Following methods should be implemented in the subclass:

- `def __init__(self, args) -> None`
  - Initialize the task with command line arguments
  - `args` can be passed to `ArgumentParser.parse_args()` to parse remaining command line arguments
- `def generate_tasks(self) -> list`
  - Return a list of workload inputs, each element is a dictionary of the workload input
- `def is_executed(self, **kwargs) -> bool`
  - Check if the task has already been executed
  - `**kwargs` is the input of the task (contents released by `generate_tasks`)
- `def process(self, **kwargs) -> None`
  - Process the task
  - `**kwargs` is the input of the task (contents released by `generate_tasks`)

### Torch Task Vanilla V1 - [`KagurazakaVanillaTorchTaskV1`](./kagurazaka/task/torch_vanilla.py)

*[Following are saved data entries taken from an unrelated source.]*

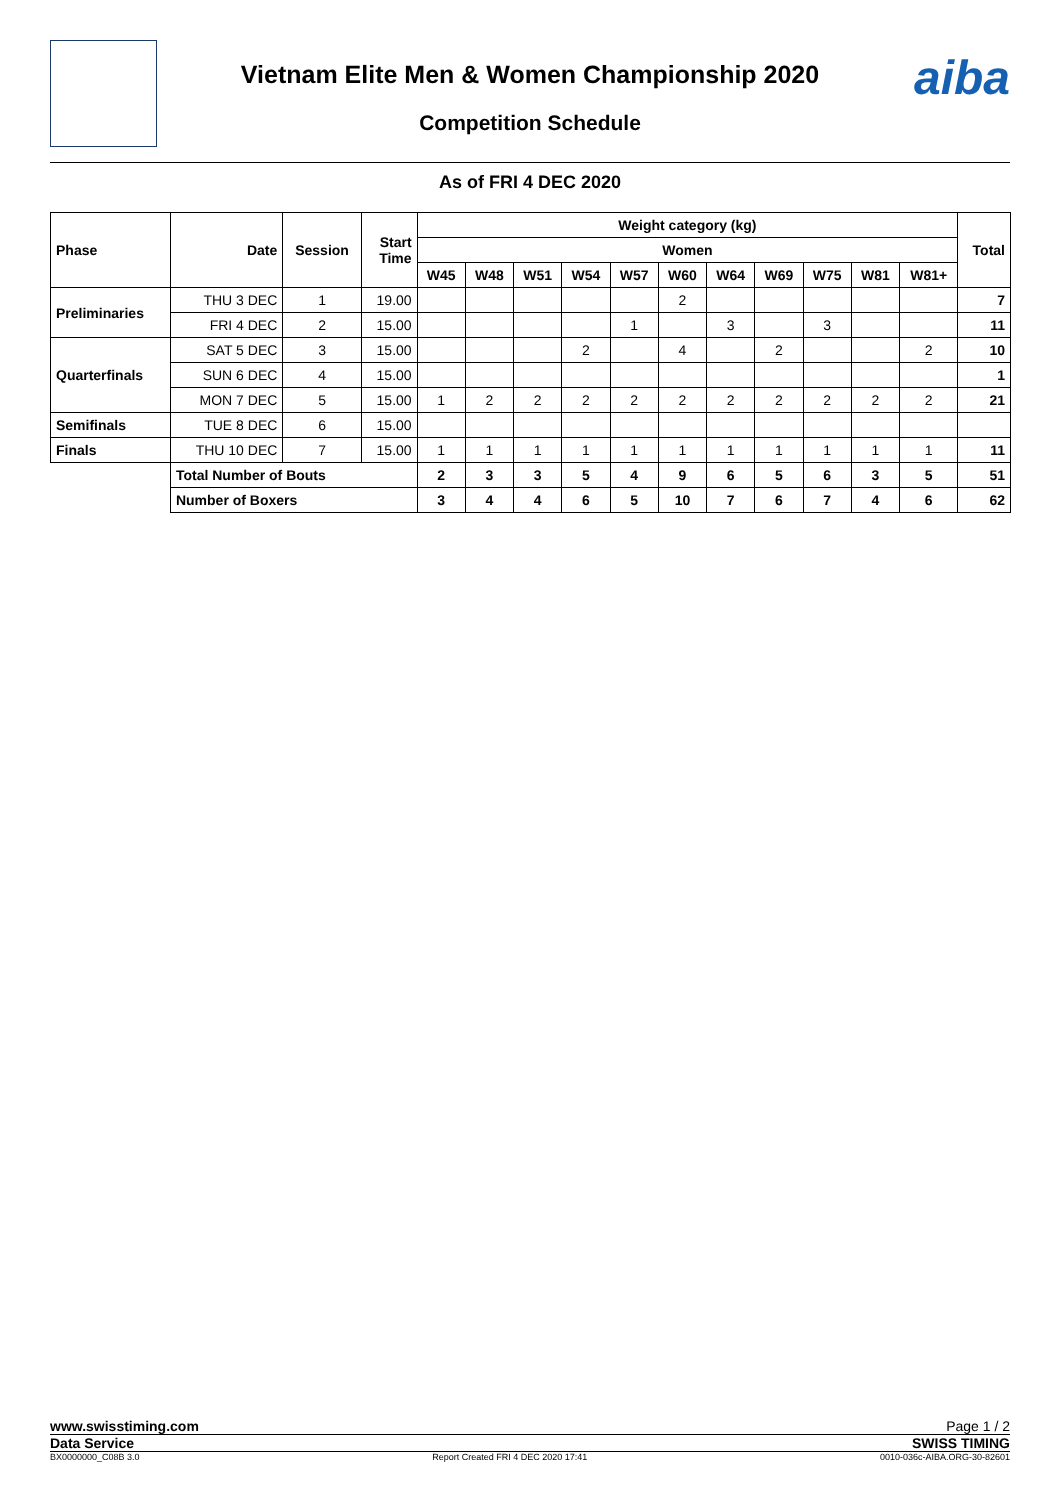aiba
Vietnam Elite Men & Women Championship 2020
Competition Schedule
As of FRI 4 DEC 2020
| Phase | Date | Session | Start Time | Weight category (kg) | | | | | | | | | | | Total |
| --- | --- | --- | --- | --- | --- | --- | --- | --- | --- | --- | --- | --- | --- | --- | --- |
| | | | | Women | | | | | | | | | | | |
| | | | | W45 | W48 | W51 | W54 | W57 | W60 | W64 | W69 | W75 | W81 | W81+ | |
| Preliminaries | THU 3 DEC | 1 | 19.00 | | | | | | 2 | | | | | | 7 |
| | FRI 4 DEC | 2 | 15.00 | | | | | 1 | | 3 | | 3 | | | 11 |
| Quarterfinals | SAT 5 DEC | 3 | 15.00 | | | | 2 | | 4 | | 2 | | | 2 | 10 |
| | SUN 6 DEC | 4 | 15.00 | | | | | | | | | | | | 1 |
| | MON 7 DEC | 5 | 15.00 | 1 | 2 | 2 | 2 | 2 | 2 | 2 | 2 | 2 | 2 | 2 | 21 |
| Semifinals | TUE 8 DEC | 6 | 15.00 | | | | | | | | | | | | |
| Finals | THU 10 DEC | 7 | 15.00 | 1 | 1 | 1 | 1 | 1 | 1 | 1 | 1 | 1 | 1 | 1 | 11 |
| | Total Number of Bouts | | | 2 | 3 | 3 | 5 | 4 | 9 | 6 | 5 | 6 | 3 | 5 | 51 |
| | Number of Boxers | | | 3 | 4 | 4 | 6 | 5 | 10 | 7 | 6 | 7 | 4 | 6 | 62 |
www.swisstiming.com Page 1 / 2
Data Service SWISS TIMING
BX0000000_C08B 3.0 Report Created FRI 4 DEC 2020 17:41 0010-036c-AIBA.ORG-30-82601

Following methods should be implemented in the subclass (for each section, choose one of the options):

**Model / Dataloader**

- `def load_model(self, device) -> None`: Load the model on a device
- `def get_dataset(self) -> Dataset`: Return a Dataset object, **each element should always be a dict**
- `def get_dataloader(self) -> DataLoader`: Return a DataLoader object

**Bookkeeping**

Option A - Easiest:

- `def is_each_executed(self, **kwargs) -> bool`
  - Check if the task has already been executed for each element in the batch
  - `**kwargs` is the input of the task (contents released from the result of dict in `dataset`)

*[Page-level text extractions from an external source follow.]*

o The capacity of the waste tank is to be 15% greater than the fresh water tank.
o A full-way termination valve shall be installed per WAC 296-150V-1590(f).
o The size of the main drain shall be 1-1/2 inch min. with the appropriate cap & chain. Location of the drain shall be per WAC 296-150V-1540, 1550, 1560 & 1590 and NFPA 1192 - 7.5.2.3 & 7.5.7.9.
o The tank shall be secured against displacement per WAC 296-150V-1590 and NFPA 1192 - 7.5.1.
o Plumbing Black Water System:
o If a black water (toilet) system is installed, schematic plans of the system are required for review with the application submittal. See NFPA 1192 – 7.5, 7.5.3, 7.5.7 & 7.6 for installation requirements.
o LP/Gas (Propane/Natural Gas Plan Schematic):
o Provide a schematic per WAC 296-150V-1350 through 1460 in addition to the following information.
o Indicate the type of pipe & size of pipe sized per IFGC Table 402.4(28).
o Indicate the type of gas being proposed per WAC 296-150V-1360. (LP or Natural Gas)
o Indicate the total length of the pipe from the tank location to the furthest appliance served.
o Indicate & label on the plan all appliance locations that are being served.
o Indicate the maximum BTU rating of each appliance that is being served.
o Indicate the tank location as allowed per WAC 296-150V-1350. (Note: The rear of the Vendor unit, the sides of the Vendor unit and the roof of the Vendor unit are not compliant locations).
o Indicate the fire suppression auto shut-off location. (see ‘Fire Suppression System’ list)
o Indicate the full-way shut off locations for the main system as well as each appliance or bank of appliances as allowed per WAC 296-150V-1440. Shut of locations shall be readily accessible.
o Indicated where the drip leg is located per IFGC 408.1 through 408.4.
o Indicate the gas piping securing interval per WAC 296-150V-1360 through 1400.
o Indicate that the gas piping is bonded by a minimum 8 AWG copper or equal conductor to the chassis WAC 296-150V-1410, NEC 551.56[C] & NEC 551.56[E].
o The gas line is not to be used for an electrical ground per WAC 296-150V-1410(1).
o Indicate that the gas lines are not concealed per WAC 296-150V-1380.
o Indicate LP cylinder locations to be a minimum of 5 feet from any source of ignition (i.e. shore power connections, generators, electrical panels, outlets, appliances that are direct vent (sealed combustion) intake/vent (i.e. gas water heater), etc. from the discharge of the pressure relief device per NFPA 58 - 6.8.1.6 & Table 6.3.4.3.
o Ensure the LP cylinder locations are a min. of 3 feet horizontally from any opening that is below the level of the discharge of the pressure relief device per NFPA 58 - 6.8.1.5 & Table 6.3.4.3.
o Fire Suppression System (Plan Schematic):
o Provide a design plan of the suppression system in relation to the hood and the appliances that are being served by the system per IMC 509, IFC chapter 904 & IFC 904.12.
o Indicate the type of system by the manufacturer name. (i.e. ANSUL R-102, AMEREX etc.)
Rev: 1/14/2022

Option B - If the above's expressiveness is not enough, i.e. check needs to done on the batch level, here is the second option:

- `def is_executed(self, batch) -> bool`
  - Check if the task has already been executed
  - `batch` is the input of the task (the batch got from the `dataloader`)

**Process**

Option A - Easiest:

- `def inference(self, device, batch_size, **batch) -> torch.Tensor | dict | list`
  - Inference the batch
  - `**batch` is the input of the task (the batch got from the `dataloader`)
  - return value can be a tensor, a dict, or a list
- `def postprocess_each(self, batch_idx, batch_size, **input_batch_and_result) -> None`
  - Postprocess each element in the batch
  - `**input_batch_and_result` consists of two parts
    - `**batch`: the input of the task (the batch got from the `dataloader`)
    - `result` (if `result` is a tensor or a list) or `**result` (if `result` is a dict): the result of the inference

Option B - If `postprocess_each` is not enough

* Replace `postprocess_each` in option A with `postprocess`
  * `def postprocess(self, batch_size, results, **batch) -> None`

Option C - If the whole stuff is not enough, i.e. you want to take over the whole process, here is the third option

* `def process(self, device, batch) -> None`
  * Only implement this method
  * `device` is the device to use
  * `batch` is the input of the task (the batch got from the `dataloader`)

## Task Template Decorators

Template decorators can help to simplify the task definition by providing a set of default methods and fields.

### Normal Task Template [`@moemoecue_normal`](./kagurazaka/template/task/normal.py)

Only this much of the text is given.